# Lab Exercise: Using OpenWeather API to Collect and Export Data

## Objective
- Fetch weather data for multiple cities using the OpenWeather API.
- Process and clean the retrieved data.
- Store the data in a pandas DataFrame.
- Export the data to a CSV file.
- Plot the data

## 1: Sign Up for OpenWeather API and Obtain an API Key

1. Go to the [OpenWeather website](https://home.openweathermap.org/users/sign_up) and sign up for an account.
2. After logging in, navigate to the API Keys section of your account dashboard.
3. Copy your unique API key, which will be used to authenticate your requests.

## 2: Install Necessary Python Libraries

1. Install the required Python libraries if they are not already installed. You will need:
   - `requests` for making HTTP requests.
   - `pandas` for data manipulation and analysis.

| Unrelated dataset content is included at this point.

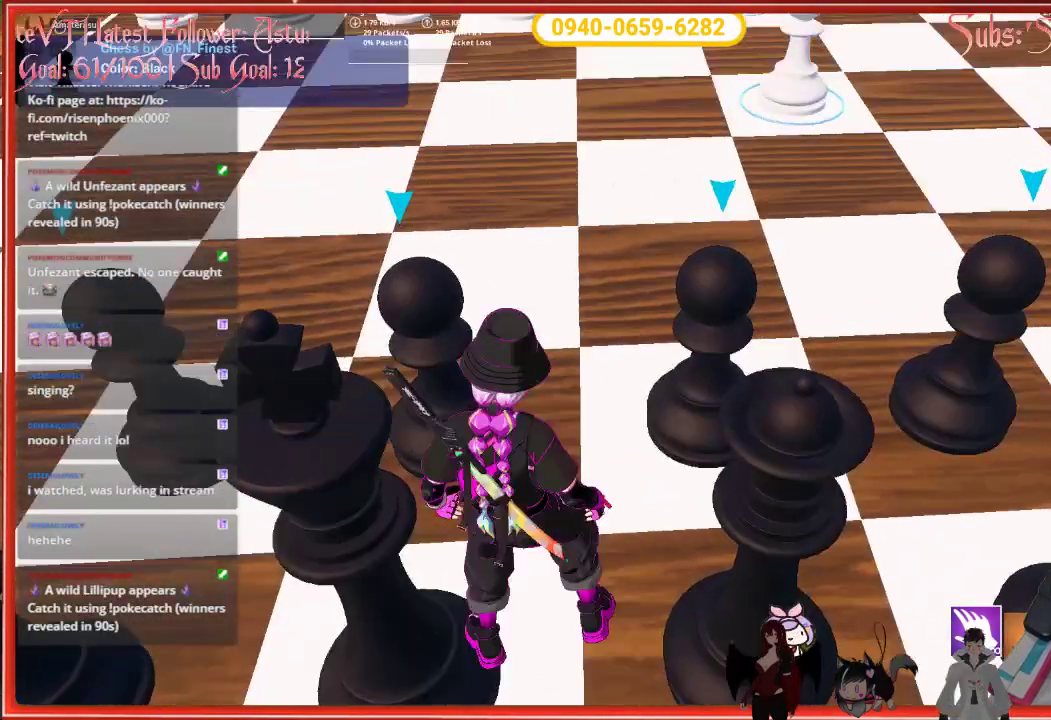
{"buttons": [], "left_stick": "center", "right_stick": "center", "events": [[433, "left_stick", "center"]]}
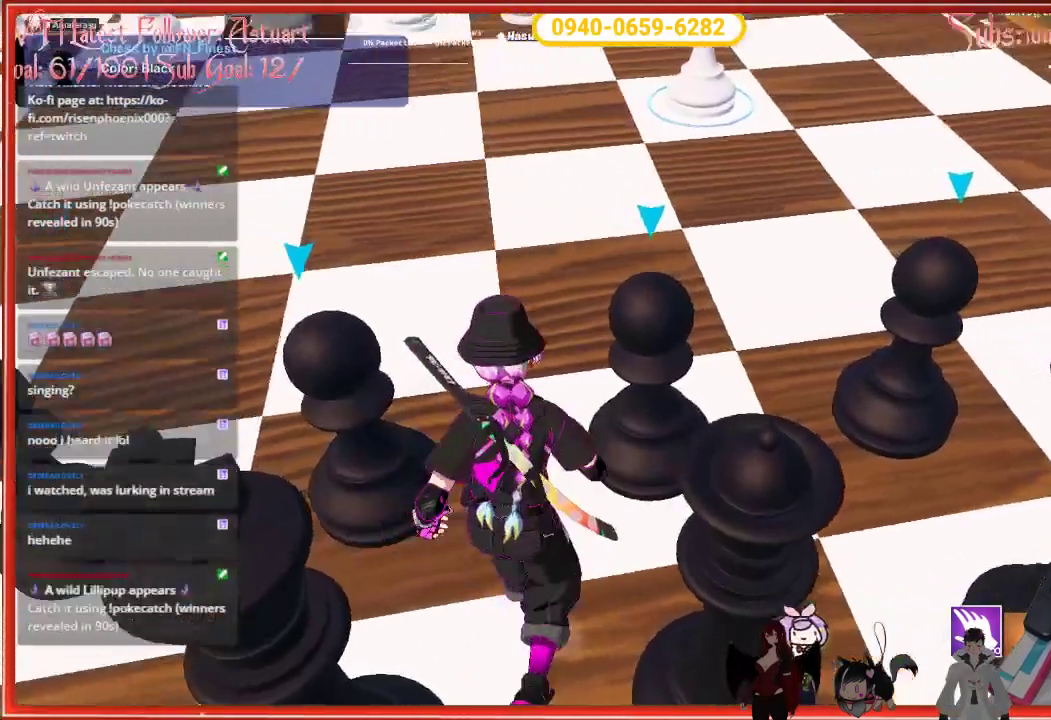
{"buttons": [], "left_stick": "up", "right_stick": "center", "events": [[300, "left_stick", "up"]]}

More info, https://docs.openweather.co.uk/appid

In [None]:
! pip install...

In [1]:
import requests #library for making HTTP requests
import pandas as pd #data manipulation library
import matplotlib as plt #graph ploting library
import json
from api_keys import open_weather_key

## 4: Get the base URL and define your endpoints 

See the class example for reference and also refer to the python requests library docs for examples.

***Hint*** search for python requests params, this way you can make a request without having to know the exact HTTP request syntax! 

Get data for London - this will be your query. 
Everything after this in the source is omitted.